El ecosistema editorial en Ecuador ha sufrido una mutación estructural y sociológica sin precedentes en la última década. Lo que en su momento se percibió como una crisis la salida o reducción drástica de las divisiones de literatura general de gigantes transnacionales como Santillana o Planeta terminó por ser el catalizador de una soberanía narrativa largamente postergada. Estas corporaciones, que operan bajo lógicas de rentabilidad global y economías de escala, no se retiraron por falta de talento local, sino como síntoma de una visión de mercado que categorizó a Ecuador como una plaza «pequeña», «periférica» o de «alto riesgo financiero» debido a sus bajos índices de lectura per cápita.

Sin embargo, este repliegue de los capitales extranjeros no dejó el escenario en silencio. Lejos de quedar en el vacío, este espacio fue reclamado por un movimiento de editoriales independientes y sellos de autogestión que operan desde una filosofía de «proximidad cultural». Estos nuevos gestores entendieron una verdad fundamental que las oficinas en Madrid o Bogotá ignoraron: la literatura ecuatoriana no requiere de validación externa para ser potente, sino de una gestión cercana, artesanal y profundamente comprometida con el autor local.

La independencia editorial en el país no nació por lujo, sino por necesidad. Ante la ausencia de los grandes grupos, sellos como Catafixia, Turbina o Kuychi asumieron el riesgo de publicar obras que las transnacionales habrían rechazado por no ser «comercialmente viables». Esto ha permitido que la bibliografía nacional se diversifique, dando paso a voces experimentales, poesía disruptiva y crónicas descarnadas que hoy configuran nuestra identidad literaria.

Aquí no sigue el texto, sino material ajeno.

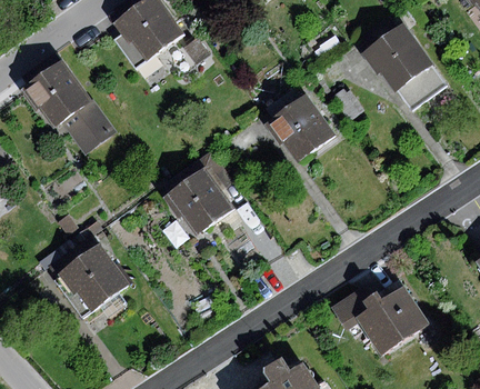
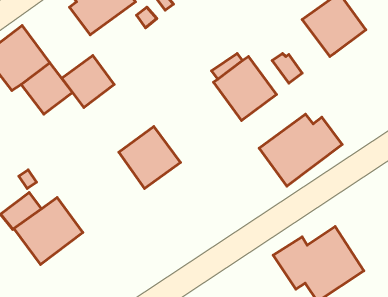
building: [399,62,449,108] -> none
building: none -> [62,56,114,107]
building: none -> [259,114,342,186]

Este nuevo «mapa» ha descentralizado el poder de decisión. Ya no es un gerente de marketing en otro continente quien decide qué lee el ecuatoriano; ahora son los editores locales, que conocen el territorio, las ferias autogestionadas y los clubes de lectura, quienes apuestan por construir catálogos que resistan el paso del tiempo. No obstante, esta transición ha dejado un desafío económico latente: cómo sostener una industria de alta calidad estética sin el respaldo de los grandes capitales, convirtiendo la edición independiente en un acto de heroísmo financiero cotidiano.

«La literatura independiente en Ecuador no es solo un modelo de negocio, es un acto de soberanía: es la decisión de que nuestras historias no dependan de un balance contable extranjero para ser contadas.»